Por essa razão, desenvolvemos este artigo tanto para compartilhar a experiência do programa como para propor e iniciar uma discussão sobre a temática da educação ambiental, do quanto ela tem sido (in)eficaz no país para a construção de uma sociedade ambientalmente saudável e sustentável. Talvez, assim, possamos desenvolver mais projetos que vá a campo ouvir a voz de quem vive a problemática das catástrofes ambientais que assolam um país com mínimas condições de saneamento básico, ao invés de criar teorias e metodologias de educação ambiental dentro dos muros acadêmicos.
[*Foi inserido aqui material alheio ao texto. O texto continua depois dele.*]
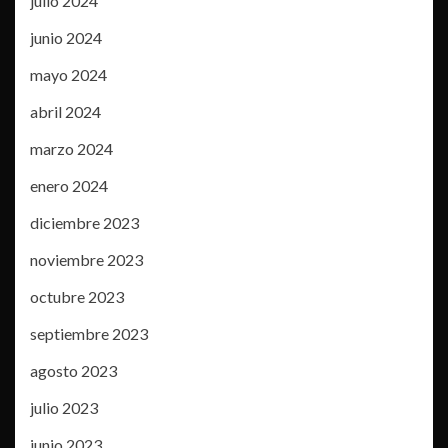
julio 2024
junio 2024
mayo 2024
abril 2024
marzo 2024
enero 2024
diciembre 2023
noviembre 2023
octubre 2023
septiembre 2023
agosto 2023
julio 2023
junio 2023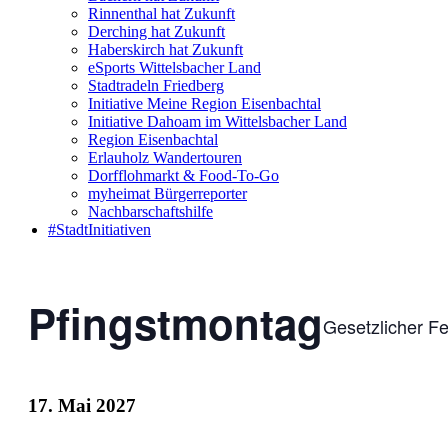
Rinnenthal hat Zukunft
Derching hat Zukunft
Haberskirch hat Zukunft
eSports Wittelsbacher Land
Stadtradeln Friedberg
Initiative Meine Region Eisenbachtal
Initiative Dahoam im Wittelsbacher Land
Region Eisenbachtal
Erlauholz Wandertouren
Dorfflohmarkt & Food-To-Go
myheimat Bürgerreporter
Nachbarschaftshilfe
#StadtInitiativen
Pfingstmontag
Gesetzlicher Fe
17. Mai 2027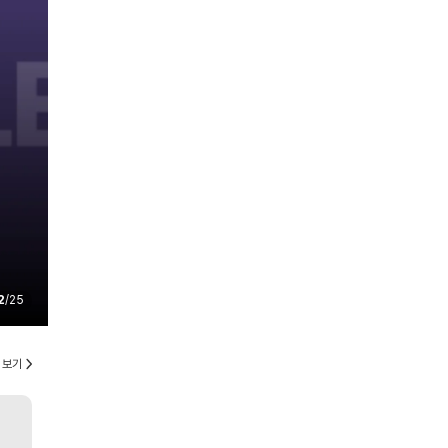
2
/
25
 보기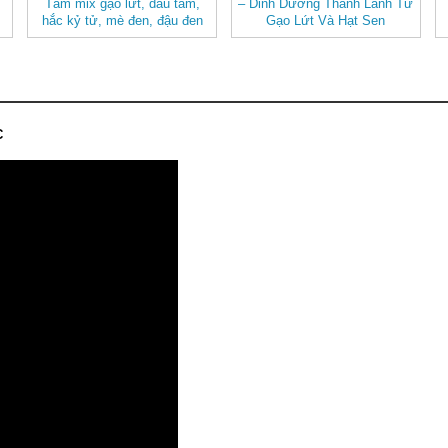
Tâm mix gạo lứt, dâu tằm,
– Dinh Dưỡng Thanh Lành Từ
hắc kỷ tử, mè đen, đậu đen
Gạo Lứt Và Hạt Sen
C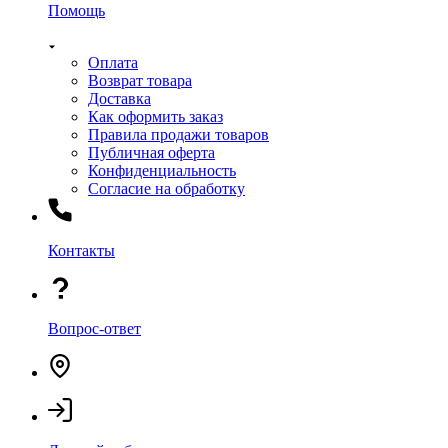
Помощь
Оплата
Возврат товара
Доставка
Как оформить заказ
Правила продажи товаров
Публичная оферта
Конфиденциальность
Согласие на обработку
Контакты
Вопрос-ответ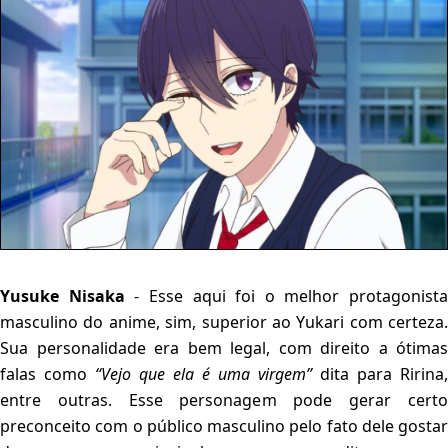
Yusuke Nisaka
- Esse aqui foi o melhor protagonista
masculino do anime, sim, superior ao Yukari com certeza.
Sua personalidade era bem legal, com direito a ótimas
falas como
“Vejo que ela é uma virgem”
dita para Ririna,
entre outras. Esse personagem pode gerar certo
preconceito com o público masculino pelo fato dele gostar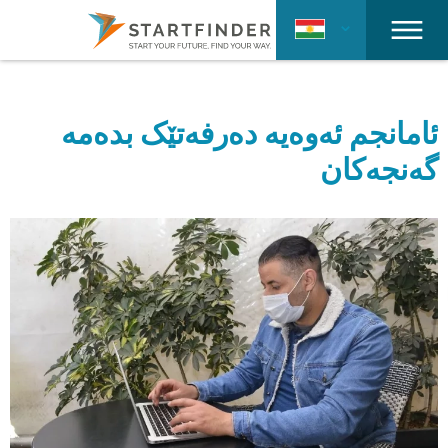
ئامانجم ئەوەیە دەرفەتێک بدەمە
گەنجەکان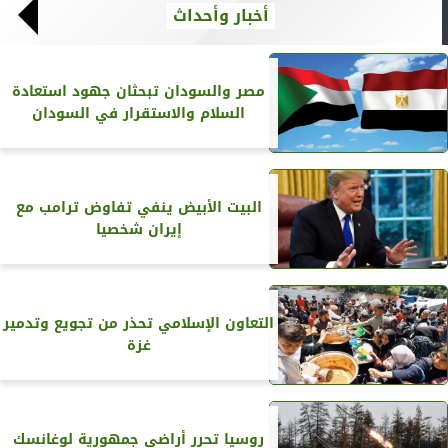
أخبار وأحداث
مصر والسودان تبحثان جهود استعادة
السلام والاستقرار في السودان
البيت الأبيض ينفي تفاوض ترامب مع
إيران شخصيا
التعاون الإسلامي تحذر من تجويع وتدمير
غزة
روسيا تحرر أراضي جمهورية لوغانسك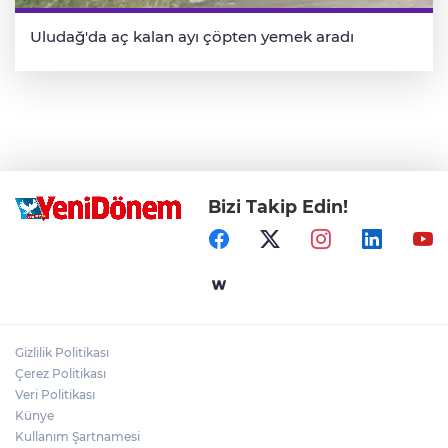
Uludağ'da aç kalan ayı çöpten yemek aradı
Bizi Takip Edin!
Gizlilik Politikası
Çerez Politikası
Veri Politikası
Künye
Kullanım Şartnamesi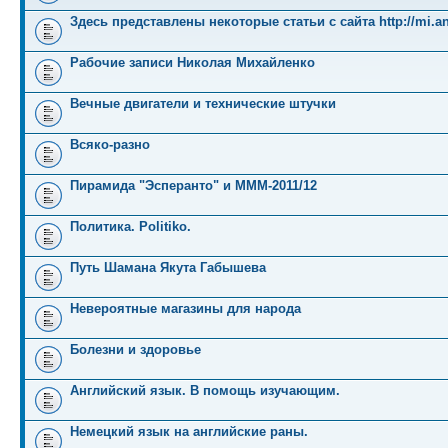
Здесь представлены некоторые статьи с сайта http://mi.an
Рабочие записи Николая Михайленко
Вечные двигатели и технические штучки
Всяко-разно
Пирамида "Эсперанто" и MMM-2011/12
Политика. Politiko.
Путь Шамана Якута Габышева
Невероятные магазины для народа
Болезни и здоровье
Английский язык. В помощь изучающим.
Немецкий язык на английские раны.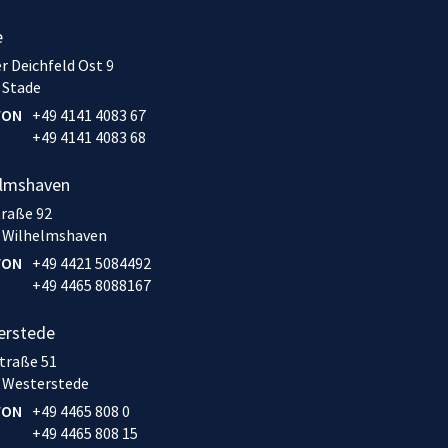
e
r Deichfeld Ost 9
 Stade
FON
+49 4141 4083 67
+49 4141 4083 68
elmshaven
traße 92
 Wilhelmshaven
FON
+49 4421 5084492
+49 4465 8088167
erstede
traße 51
 Westerstede
FON
+49 4465 808 0
+49 4465 808 15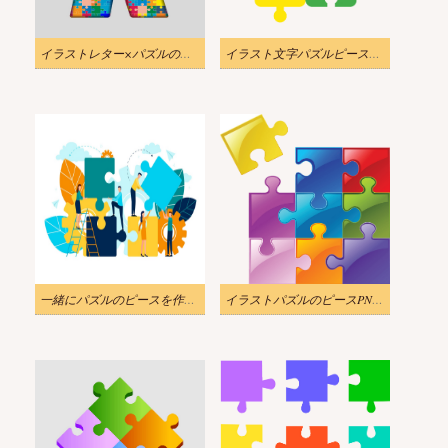
イラストレター×パズルのピース
イラスト文字パズルピースpng透明
一緒にパズルのピースを作り上げている人々を示す
イラストパズルのピースPNG透明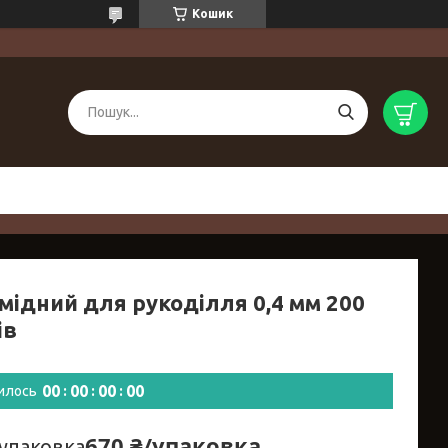
Кошик
мідний для рукоділля 0,4 мм 200
ів
0
0
0
0
0
0
0
0
илось
670 ₴/упаковка
/упаковка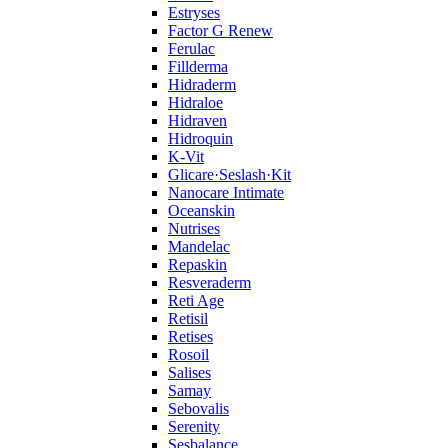
Estryses
Factor G Renew
Ferulac
Fillderma
Hidraderm
Hidraloe
Hidraven
Hidroquin
K-Vit
Glicare·Seslash·Kit
Nanocare Intimate
Oceanskin
Nutrises
Mandelac
Repaskin
Resveraderm
Reti Age
Retisil
Retises
Rosoil
Salises
Samay
Sebovalis
Serenity
Sesbalance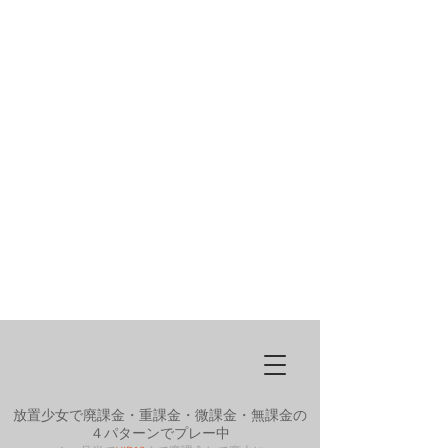
放置少女で廃課金・重課金・微課金・無課金の
４パターンでプレー中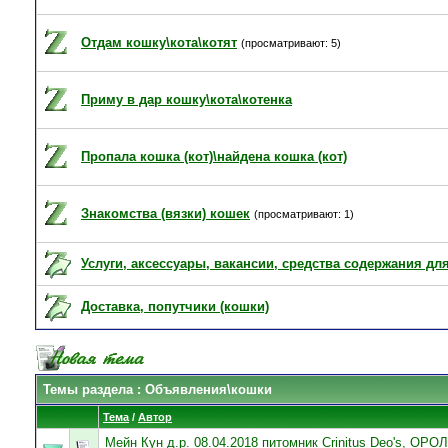
Отдам кошку\кота\котят
(просматривают: 5)
Приму в дар кошку\кота\котенка
Пропала кошка (кот)\найдена кошка (кот)
Знакомства (вязки) кошек
(просматривают: 1)
Услуги, аксессуары, вакансии, средства содержания дл
Доставка, попутчики (кошки)
Темы раздела
: Объявления\кошки
Тема
/
Автор
Мейн Кун д.р. 08.04.2018 питомник Crinitus Deo's, О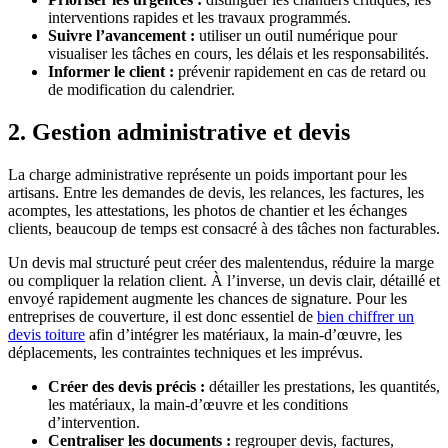
interventions rapides et les travaux programmés.
Suivre l’avancement :
utiliser un outil numérique pour
visualiser les tâches en cours, les délais et les responsabilités.
Informer le client :
prévenir rapidement en cas de retard ou
de modification du calendrier.
2. Gestion administrative et devis
La charge administrative représente un poids important pour les
artisans. Entre les demandes de devis, les relances, les factures, les
acomptes, les attestations, les photos de chantier et les échanges
clients, beaucoup de temps est consacré à des tâches non facturables.
Un devis mal structuré peut créer des malentendus, réduire la marge
ou compliquer la relation client. À l’inverse, un devis clair, détaillé et
envoyé rapidement augmente les chances de signature. Pour les
entreprises de couverture, il est donc essentiel de
bien chiffrer un
devis toiture
afin d’intégrer les matériaux, la main-d’œuvre, les
déplacements, les contraintes techniques et les imprévus.
Créer des devis précis :
détailler les prestations, les quantités,
les matériaux, la main-d’œuvre et les conditions
d’intervention.
Centraliser les documents :
regrouper devis, factures,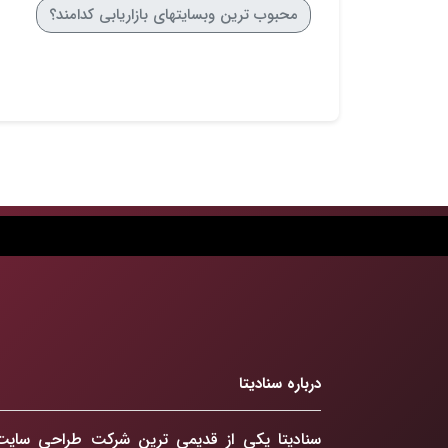
محبوب ترین وبسایتهای بازاریابی کدامند؟
درباره سنادیتا
سنادیتا یکی از قدیمی ترین شرکت طراحی سایت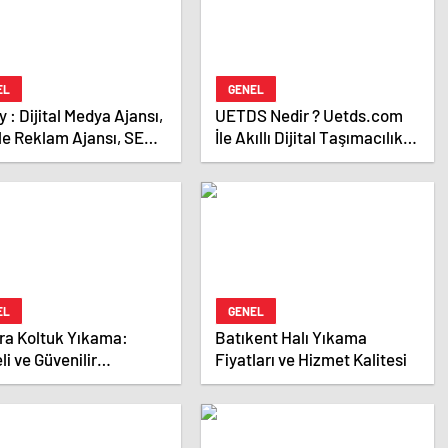
EL
GENEL
Ajansı,
UETDS Nedir ? Uetds.com
le Reklam Ajansı, SEO
İle Akıllı Dijital Taşımacılık
sı ve Web Tasarım
Yazılımı
ı
EL
GENEL
ra Koltuk Yıkama:
Batıkent Halı Yıkama
eli ve Güvenilir
Fiyatları ve Hizmet Kalitesi
etler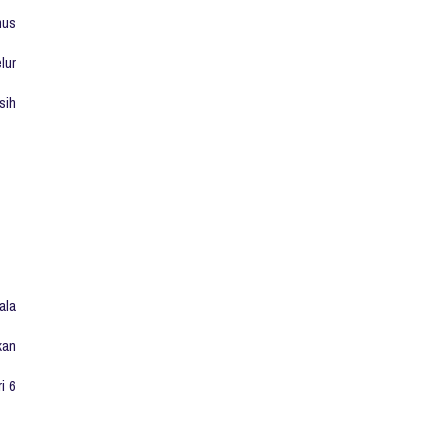
nus
lur
sih
ala
kan
i 6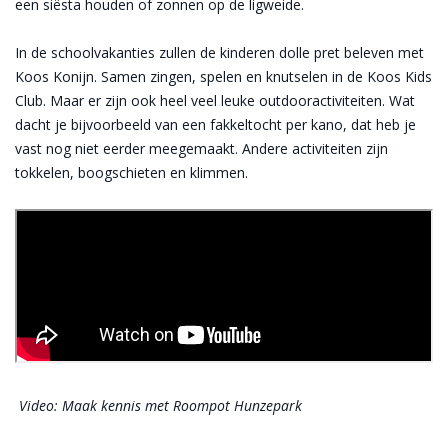
een siësta houden of zonnen op de ligweide.
In de schoolvakanties zullen de kinderen dolle pret beleven met
Koos Konijn. Samen zingen, spelen en knutselen in de Koos Kids
Club. Maar er zijn ook heel veel leuke outdooractiviteiten. Wat
dacht je bijvoorbeeld van een fakkeltocht per kano, dat heb je
vast nog niet eerder meegemaakt. Andere activiteiten zijn
tokkelen, boogschieten en klimmen.
Video: Maak kennis met Roompot Hunzepark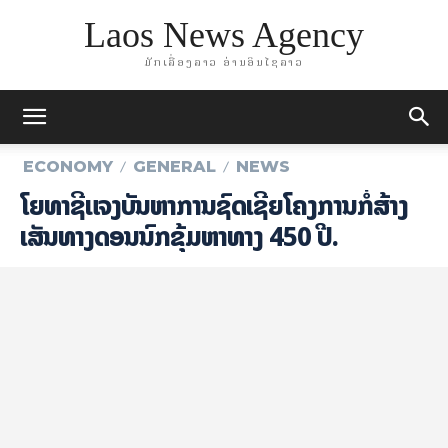
Laos News Agency
ມັກເລື່ອງລາວ ອ່ານອິນໄຊລາວ
ECONOMY
GENERAL
NEWS
ໂຍທາຊີ້​ແຈງ​ບັນຫາ​ການ​ຊົດ​ເຊີຍ​​ໂຄງການ​ກໍ່ສ້າງ​
ເສັ້ນທາງ​ດອນ​ນົກ​ຂຸ້ມ​ຫາ​ທາງ 450 ປີ.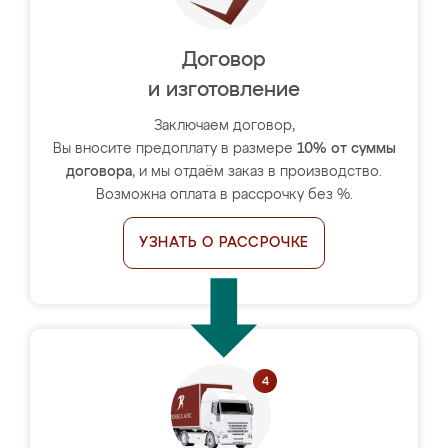
Договор
и изготовление
Заключаем договор,
Вы вносите предоплату в размере
10% от суммы
договора
, и мы отдаём заказ в производство.
Возможна оплата в рассрочку без %.
УЗНАТЬ О РАССРОЧКЕ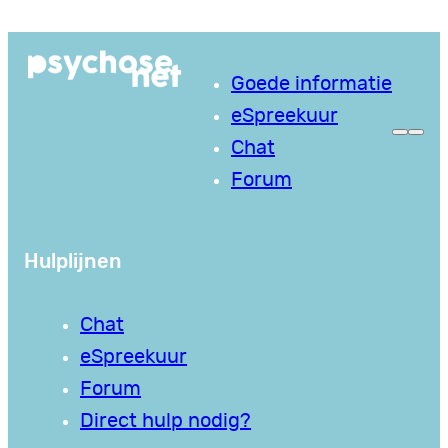
Ga
naar
Goede informatie
de
eSpreekuur
inhoud
Chat
Forum
Hulplijnen
Chat
eSpreekuur
Forum
Direct hulp nodig?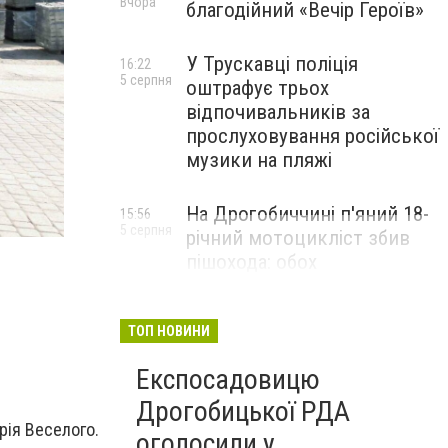
Вчора
благодійний «Вечір Героїв»
У Трускавці поліція
16:22
5 серпня
оштрафує трьох
відпочивальників за
прослуховування російської
музики на пляжі
На Дрогобиччині п'яний 18-
15:56
5 серпня
річний мотоцикліст збив
пішохода: обох
госпіталізували
ТОП НОВИНИ
Експосадовицю
Дрогобицької РДА
рія Веселого.
оголосили у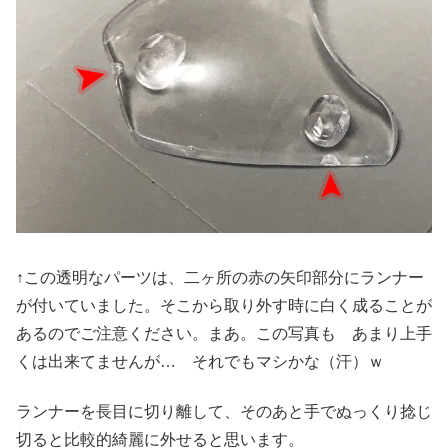
↑この透明なパーツは、二ヶ所の赤の矢印部分にランナー
が付いていました。そこから取り外す時に白く成ることが
あるのでご注意ください。まあ。この写真も あまり上手
くは出来てませんが… それでもマシかな（汗）ｗ
ランナーを長目に切り離して、そのあと手でぬっくり捻じ
切ると比較的綺麗に外せると思います。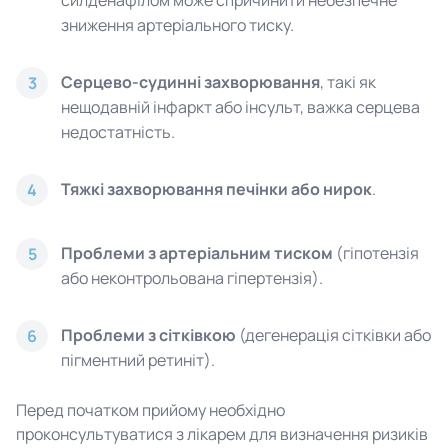
силденафілом може спричинити небезпечне
зниження артеріального тиску.
Серцево-судинні захворювання
, такі як
3
нещодавній інфаркт або інсульт, важка серцева
недостатність.
Тяжкі захворювання печінки або нирок
.
4
Проблеми з артеріальним тиском
(гіпотензія
5
або неконтрольована гіпертензія).
Проблеми з сітківкою
(дегенерація сітківки або
6
пігментний ретиніт).
Перед початком прийому необхідно
проконсультуватися з лікарем для визначення ризиків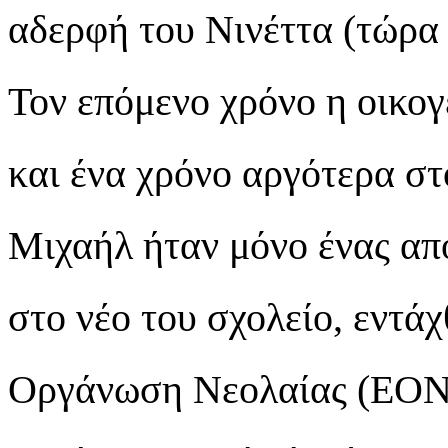
αδερφή του Νινέττα (τώρα
Τον επόμενο χρόνο η οικο
και ένα χρόνο αργότερα στ
Μιχαήλ ήταν μόνο ένας απ
στο νέο του σχολείο, εντά
Οργάνωση Νεολαίας (ΕΟΝ)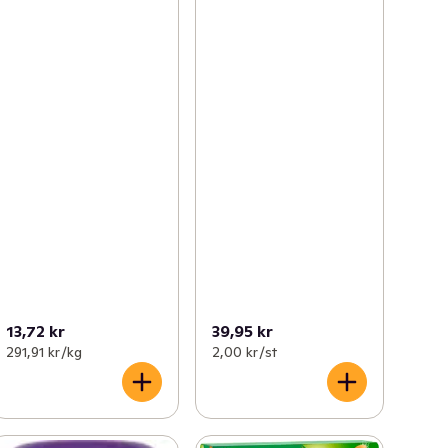
13,72 kr
39,95 kr
291,91 kr /kg
2,00 kr /st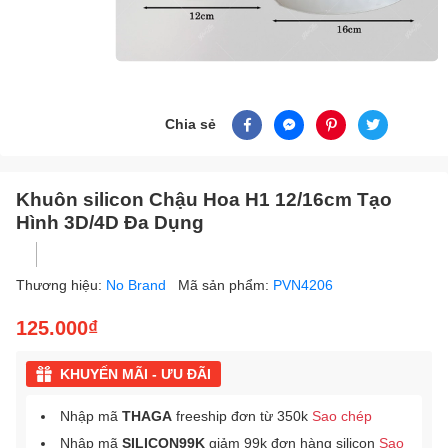
Chia sẻ
Khuôn silicon Chậu Hoa H1 12/16cm Tạo
Hình 3D/4D Đa Dụng
Thương hiệu:
No Brand
Mã sản phẩm:
PVN4206
125.000₫
KHUYẾN MÃI - ƯU ĐÃI
Nhập mã
THAGA
freeship đơn từ 350k
Sao chép
Nhập mã
SILICON99K
giảm 99k đơn hàng silicon
Sao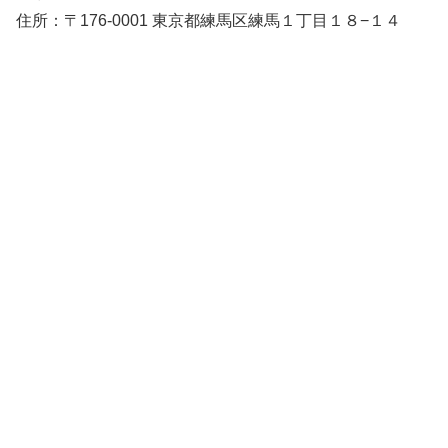
住所：〒176-0001 東京都練馬区練馬１丁目１８−１４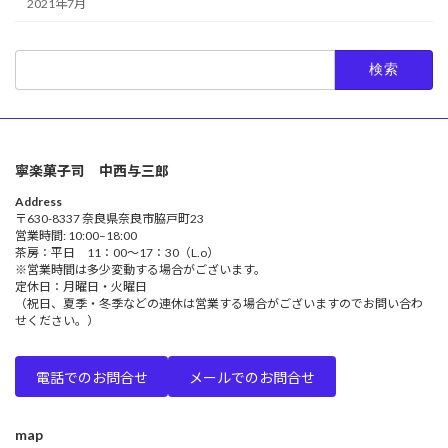
2021年7月
検
索:
寧楽菓子司 中西与三郎
Address
〒630-8337 奈良県奈良市脇戸町23
営業時間: 10:00–18:00
茶房：平日 11：00～17：30（L.o）
※営業時間は多少変動する場合がございます。
定休日：月曜日・火曜日
（祝日、夏季・冬季などの連休は営業する場合がございますのでお問い合わ
せください。）
電話でのお問合せ
メールでのお問合せ
map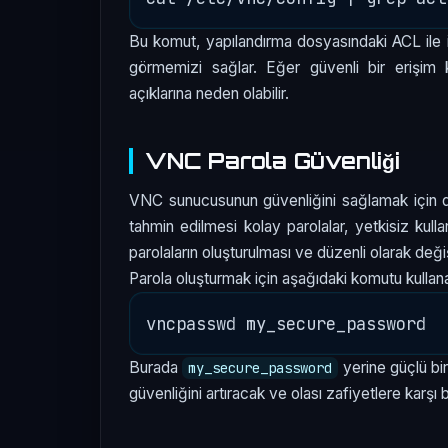
Bu komut, yapılandırma dosyasındaki ACL ile ilgil
görmemizi sağlar. Eğer güvenli bir erişim
açıklarına neden olabilir.
VNC Parola Güvenliği
VNC sunucusunun güvenliğini sağlamak için do
tahmin edilmesi kolay parolalar, yetkisiz kulla
parolaların oluşturulması ve düzenli olarak değiş
Parola oluşturmak için aşağıdaki komutu kullanab
Burada
yerine güçlü bir
my_secure_password
güvenliğini artıracak ve olası zafiyetlere karşı b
A proposta de ações de educação ambiental do PAESA foi dividida em três eixos de atuação: educação ambiental formal, que se ocupou de atividades para docentes e discentes de escolas públicas; o programa CASA, criação e desenvolvimento de um espaço virtual de aprendizagem continuada para professores ; e PCT, que se ocupou de atividades para as comunidades tradicionais de cada município atendido pelo programa.

Educação Ambiental “Eixo Formal”

As ações de educação ambiental do PAESA, que contemplaram os 14 municípios do estado do Amapá, foram divididas em três campanhas. Na oportunidade de cada campanha, ações específicas foram realizadas na modelagem de oficinas de educação ambiental, tendo como público-alvo os docentes e discentes das redes municipais de ensino fundamental e escolas estaduais de ensino médio. Uma etapa de cada oficina realizada propôs atividades de educação ambiental realizadas de modo a emancipar, conscientizar e exercer a cidadania, sempre respeitando as singularidades, culturas e histórias dos participantes. Cada participante foi estimulado a construir seu conhecimento com suas experiências e a desenvolver uma responsabilidade crítica, de modo que possam ser capazes de resolver e entender os problemas ambientais que vivenciam.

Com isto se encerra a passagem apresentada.